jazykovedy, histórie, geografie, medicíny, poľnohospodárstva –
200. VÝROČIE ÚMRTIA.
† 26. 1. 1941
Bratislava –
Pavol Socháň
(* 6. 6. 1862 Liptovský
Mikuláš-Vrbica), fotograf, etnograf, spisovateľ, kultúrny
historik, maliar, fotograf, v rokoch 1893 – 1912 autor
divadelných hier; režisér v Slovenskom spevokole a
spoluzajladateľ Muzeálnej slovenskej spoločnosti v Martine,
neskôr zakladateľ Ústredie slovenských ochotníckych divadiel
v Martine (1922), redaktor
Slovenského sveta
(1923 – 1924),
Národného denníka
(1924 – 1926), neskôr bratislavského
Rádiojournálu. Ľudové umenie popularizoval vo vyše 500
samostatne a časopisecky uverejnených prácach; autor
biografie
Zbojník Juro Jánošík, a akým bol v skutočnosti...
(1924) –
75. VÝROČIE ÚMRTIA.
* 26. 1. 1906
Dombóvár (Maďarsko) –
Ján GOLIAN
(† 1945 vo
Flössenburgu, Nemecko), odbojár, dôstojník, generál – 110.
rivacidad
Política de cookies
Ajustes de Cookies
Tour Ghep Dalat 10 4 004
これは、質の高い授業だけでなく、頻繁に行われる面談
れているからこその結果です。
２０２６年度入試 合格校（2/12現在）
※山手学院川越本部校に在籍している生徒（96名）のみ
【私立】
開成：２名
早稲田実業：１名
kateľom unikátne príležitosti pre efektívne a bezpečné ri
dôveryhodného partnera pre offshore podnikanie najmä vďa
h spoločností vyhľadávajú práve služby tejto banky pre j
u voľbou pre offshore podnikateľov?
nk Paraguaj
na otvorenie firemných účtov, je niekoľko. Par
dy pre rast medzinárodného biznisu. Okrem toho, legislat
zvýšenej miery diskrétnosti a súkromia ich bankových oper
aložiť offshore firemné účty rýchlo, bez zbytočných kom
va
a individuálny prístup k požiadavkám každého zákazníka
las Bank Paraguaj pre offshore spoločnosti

....

Brief: Looking at the records above, please output exactly the lines that run from the one holding "h spoločností vyhľadávajú" to the final line, and only those.

Result of the exercise:
h spoločností vyhľadávajú práve služby tejto banky pre j
u voľbou pre offshore podnikateľov?
nk Paraguaj
na otvorenie firemných účtov, je niekoľko. Par
dy pre rast medzinárodného biznisu. Okrem toho, legislat
zvýšenej miery diskrétnosti a súkromia ich bankových oper
aložiť offshore firemné účty rýchlo, bez zbytočných kom
va
a individuálny prístup k požiadavkám každého zákazníka
las Bank Paraguaj pre offshore spoločnosti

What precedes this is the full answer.